= Layla Yamamoto =

Japanese contemporary artist and painter (born 1995)

Layla Yamamoto (山本れいら, Reira Yamamoto) is a Japanese contemporary artist who specializes in paintings often focused on themes relating to feminism, women's rights, Japanese pop culture (including anime and manga), and Japan's history during and after WWII.

==Life and career==
Born in Tokyo in 1995, Yamamoto moved to the United States as a teenager. She later attended the School of the Art Institute of Chicago before returning to Tokyo. During her time in the US, her work began to reflect the history between Japan and the US, including the theme of nuclear power and weaponry, drawing from the experiences of the hibakusha from her family in Hiroshima.

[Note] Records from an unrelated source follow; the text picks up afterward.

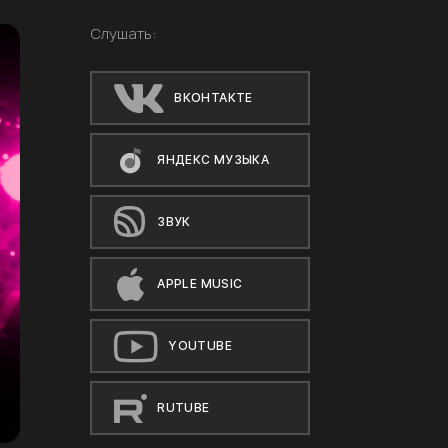
Слушать:
ВКОНТАКТЕ
ЯНДЕКС МУЗЫКА
ЗВУК
APPLE MUSIC
YOUTUBE
RUTUBE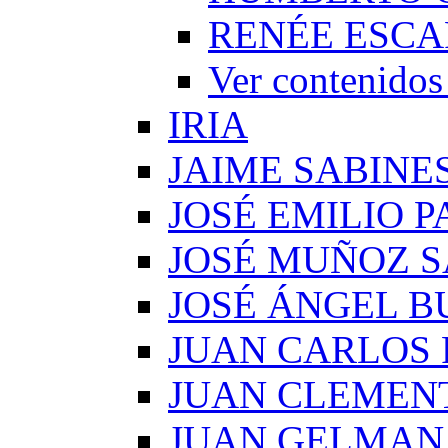
RENÉE ESCA
Ver conteni
IRIA
JAIME SABINE
JOSÉ EMILIO 
JOSÉ MUÑOZ 
JOSÉ ÁNGEL B
JUAN CARLOS
JUAN CLEMEN
JUAN GELMAN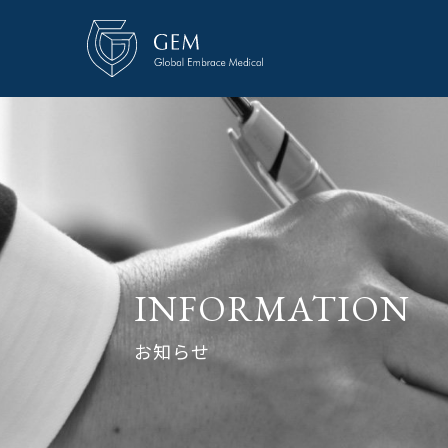
INFORMATION
お知らせ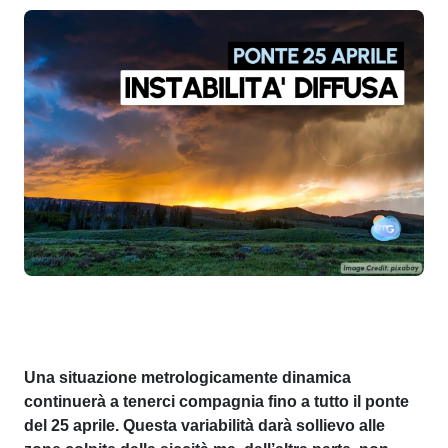
Una situazione metrologicamente dinamica
continuerà a tenerci compagnia fino a tutto il ponte
del 25 aprile. Questa variabilità darà sollievo alle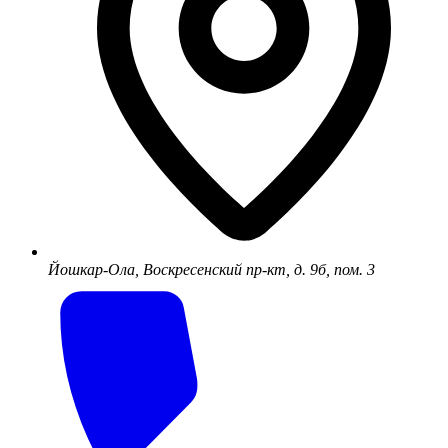
Йошкар-Ола, Воскресенский пр-кт, д. 9б, пом. 3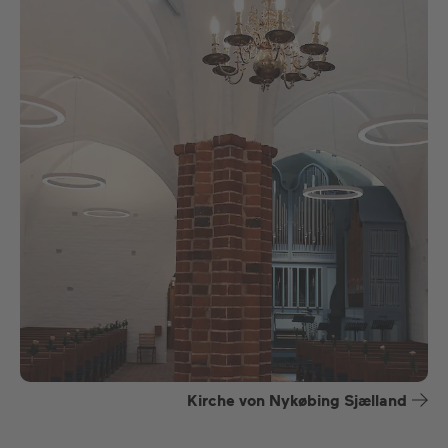
Kirche von Nykøbing Sjælland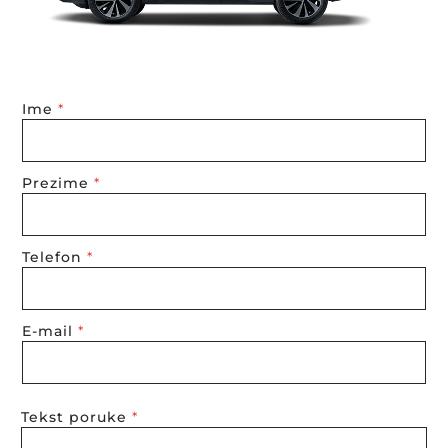
Ime
*
Prezime
*
Telefon
*
E-mail
*
Tekst poruke
*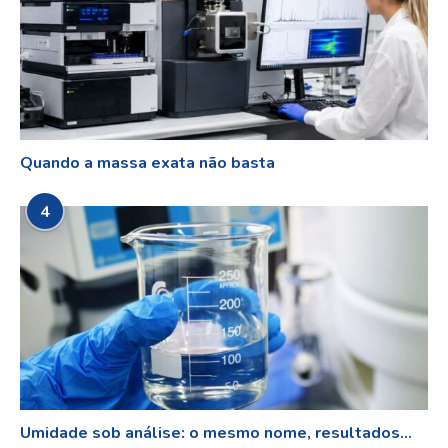
Quando a massa exata não basta
4
Umidade sob análise: o mesmo nome, resultados...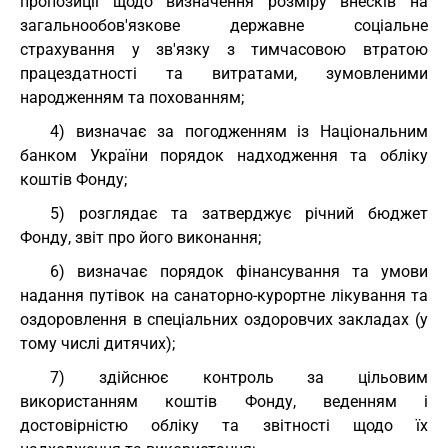
пропозиції щодо визначення розміру внесків на
загальнообов'язкове державне соціальне
страхування у зв'язку з тимчасовою втратою
працездатності та витратами, зумовленими
народженням та похованням;
4) визначає за погодженням із Національним
банком України порядок надходження та обліку
коштів Фонду;
5) розглядає та затверджує річний бюджет
Фонду, звіт про його виконання;
6) визначає порядок фінансування та умови
надання путівок на санаторно-курортне лікування та
оздоровлення в спеціальних оздоровчих закладах (у
тому числі дитячих);
7) здійснює контроль за цільовим
використанням коштів Фонду, веденням і
достовірністю обліку та звітності щодо їх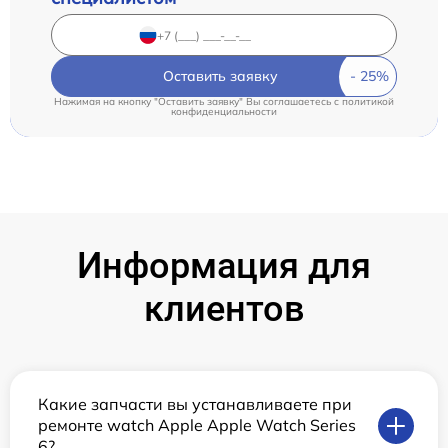
Оставить заявку
Нажимая на кнопку "Оставить заявку" Вы соглашаетесь c
политикой
конфиденциальности
Информация для
клиентов
Какие запчасти вы устанавливаете при
ремонте watch Apple Apple Watch Series
6?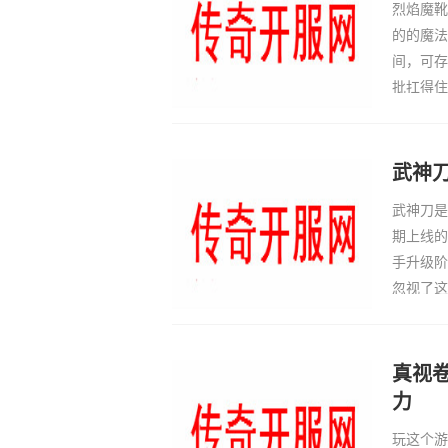
烈焰魔靴
的的魔法
间，可存
批扛得住
动有贼大
山空间，
武神
武神刀是
期上线的
手升级阶
忽视了这
奏。该武
脱离新手
真视
力
玩这个游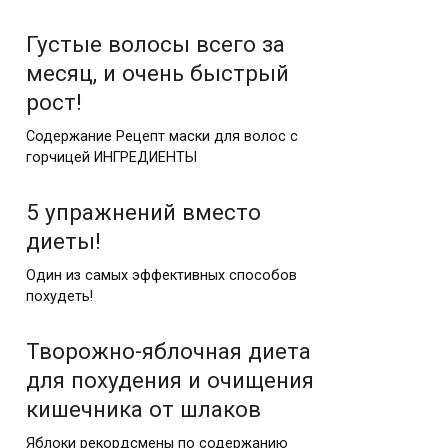
Густые волосы всего за
месяц, и очень быстрый
рост!
Содержание Рецепт маски для волос с
горчицей ИНГРЕДИЕНТЫ
5 упражнений вместо
диеты!
Один из самых эффективных способов
похудеть!
Творожно-яблочная диета
для похудения и очищения
кишечника от шлаков
Яблоки рекордсмены по содержанию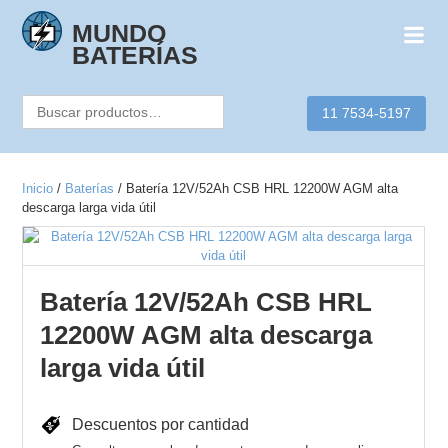
Skip
to
MUNDO
content
BATERÍAS
Buscar
11 7534-5197
por:
Inicio
/
Baterías
/ Batería 12V/52Ah CSB HRL 12200W AGM alta
descarga larga vida útil
Batería 12V/52Ah CSB HRL
12200W AGM alta descarga
larga vida útil
Descuentos por cantidad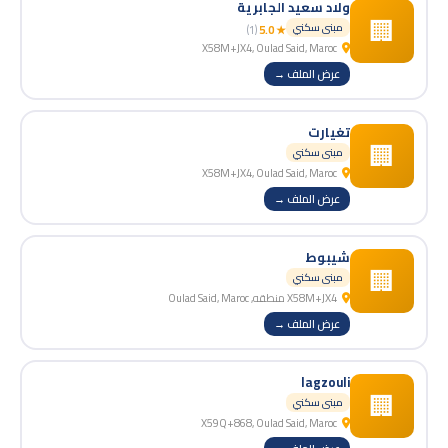
ولاد سعيد الجابرية
🏢
مبنى سكني
(1)
★ 5.0
X58M+JX4, Oulad Said, Maroc
عرض الملف →
تغيارت
🏢
مبنى سكني
X58M+JX4, Oulad Said, Maroc
عرض الملف →
شيبوط
🏢
مبنى سكني
X58M+JX4 منطقه, Oulad Said, Maroc
عرض الملف →
lagzouli
🏢
مبنى سكني
X59Q+868, Oulad Said, Maroc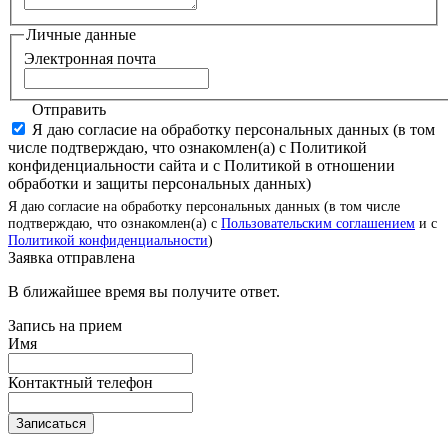
Личные данные
Электронная почта
Отправить
Я даю согласие на обработку персональных данных (в том
числе подтверждаю, что ознакомлен(а) с Политикой
конфиденциальности сайта и с Политикой в отношении
обработки и защиты персональных данных)
Я даю согласие на обработку персональных данных (в том числе
подтверждаю, что ознакомлен(а) с
Пользовательским соглашением
и с
Политикой конфиденциальности
)
Заявка отправлена
В ближайшее время вы получите ответ.
Запись на прием
Имя
Контактный телефон
Записаться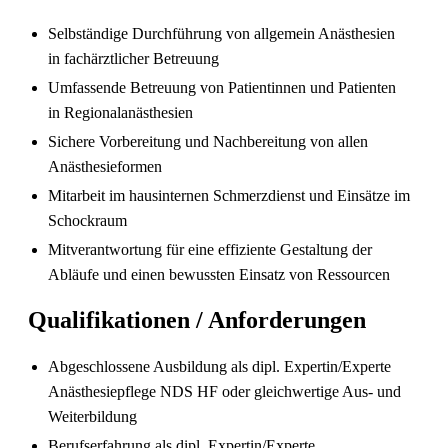
Selbständige Durchführung von allgemein Anästhesien
in fachärztlicher Betreuung
Umfassende Betreuung von Patientinnen und Patienten
in Regionalanästhesien
Pflegefachperson Schweiz: Anerkennung &
Gehalt
Sichere Vorbereitung und Nachbereitung von allen
Anästhesieformen
Mitarbeit im hausinternen Schmerzdienst und Einsätze im
Schockraum
Mitverantwortung für eine effiziente Gestaltung der
Abläufe und einen bewussten Einsatz von Ressourcen
Qualifikationen / Anforderungen
Abgeschlossene Ausbildung als dipl. Expertin/Experte
Die gefragtesten Gesundheitsberufe in der
Anästhesiepflege NDS HF oder gleichwertige Aus- und
Schweiz im Jahr 2026
Weiterbildung
Berufserfahrung als dipl. Expertin/Experte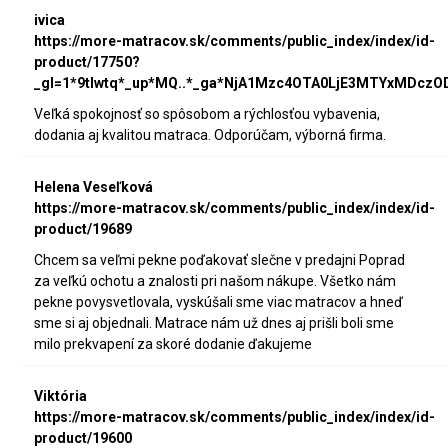
ivica
https://more-matracov.sk/comments/public_index/index/id-
product/17750?
_gl=1*9tlwtq*_up*MQ..*_ga*NjA1Mzc4OTA0LjE3MTYxMDc
Veľká spokojnosť so spôsobom a rýchlosťou vybavenia,
dodania aj kvalitou matraca. Odporúčam, výborná firma.
Helena Veseľková
https://more-matracov.sk/comments/public_index/index/id-
product/19689
Chcem sa veľmi pekne poďakovať slečne v predajni Poprad
za veľkú ochotu a znalosti pri našom nákupe. Všetko nám
pekne povysvetlovala, vyskúšali sme viac matracov a hneď
sme si aj objednali. Matrace nám už dnes aj prišli boli sme
milo prekvapení za skoré dodanie ďakujeme
Viktória
https://more-matracov.sk/comments/public_index/index/id-
product/19600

At the end of 2021, her first solo exhibition (titled "After the Quake") opened in Nihonbashi Mitsukoshimae, presenting works focused on Japan-US politics and history from the atomic bombings to the Fukushima nuclear accident. In 2025, she curated an exhibition (titled "In the beginning, Womankind was the sun - Weren't we?"), featuring works by herself and fellow artists Yoshiko Shimada and Namae Myoji that focus on the history of women's rights in Japan, drawing inspiration from Hiratsuka Raichō as well as Japan's imperial legacy.